The 17th century saw a shift in how we treated one another. "One gets a sense that people started to place a higher value on human life. Part of this new found appreciation was an emotional change: a habit of identifying with the pains and pleasures of others. And another part was an intellectual and moral change; a shift from valuing souls to valuing lives. The doctrine of the sacredness of the soul sounds vaguely uplifting, but in fact is highly malignant. It discounts life on earth as just a temporary phase that people pass through, indeed, an infintesimal fraction of their existence. Death becomes a mere rite of passage, like puberty or mid life crisis.
The gradual replacement of lives for souls as the locus of moral value was helped along by the ascendency of skeptisim and reason. No one can deny the difference between life and death or the existence of suffering , but it takes indoctrination to hold. Elsie's about what becomes of an immortal soul after it has parted company from the body. The 17th century is called the age of reason, an age where writers began to insist that beliefs be justified by experience and logic. That undermines dogmas about souls and salvation, and it undermines the policy of forcing people to believe unbelievable things at the point of a sword."
The central remaining excuse put forward by religious apologists is that morality is a cultural phenomena. That without guides from without we can only provide a subjective code to live by. The previous paragraph begins to show that science, or the scientific method can in fact provide help regarding morality. Once we accept the concept of well being, and most if us will agree it is better to not be in pain, to be warm, safe from attack and with full belly, we can begin to rationalise the better ways to conduct ourselves. I would argue that the highest rates of atheism, western Europe focused on Norway, the netherlands, are also where the lowest homicide rates are. Roughly 1 to 100,000 per year. North America where faith is far greater is isolated in the western world with the highest murder rates.

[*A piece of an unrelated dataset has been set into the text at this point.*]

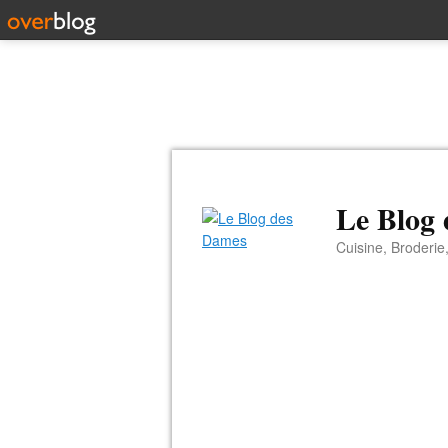
Le Blog
Cuisine, Broderie,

A coherent philosophy emerged from the age of reason and the enlightenment that coalesced in what we can call Enlightenment Humanism. This took us a step on from the more barbaric religios past. "it begins with skeptisim. The history of human folly, and our own susceptibility to illusions and fallacies, tell us that men and women are fallible. One therefore ought to seek good reasons for believing something. Faith, revelation, tradition, dogma, authority, the ecstatic glow of subjective certainty- all are types for error, and should be dismissed as sources of knowledge."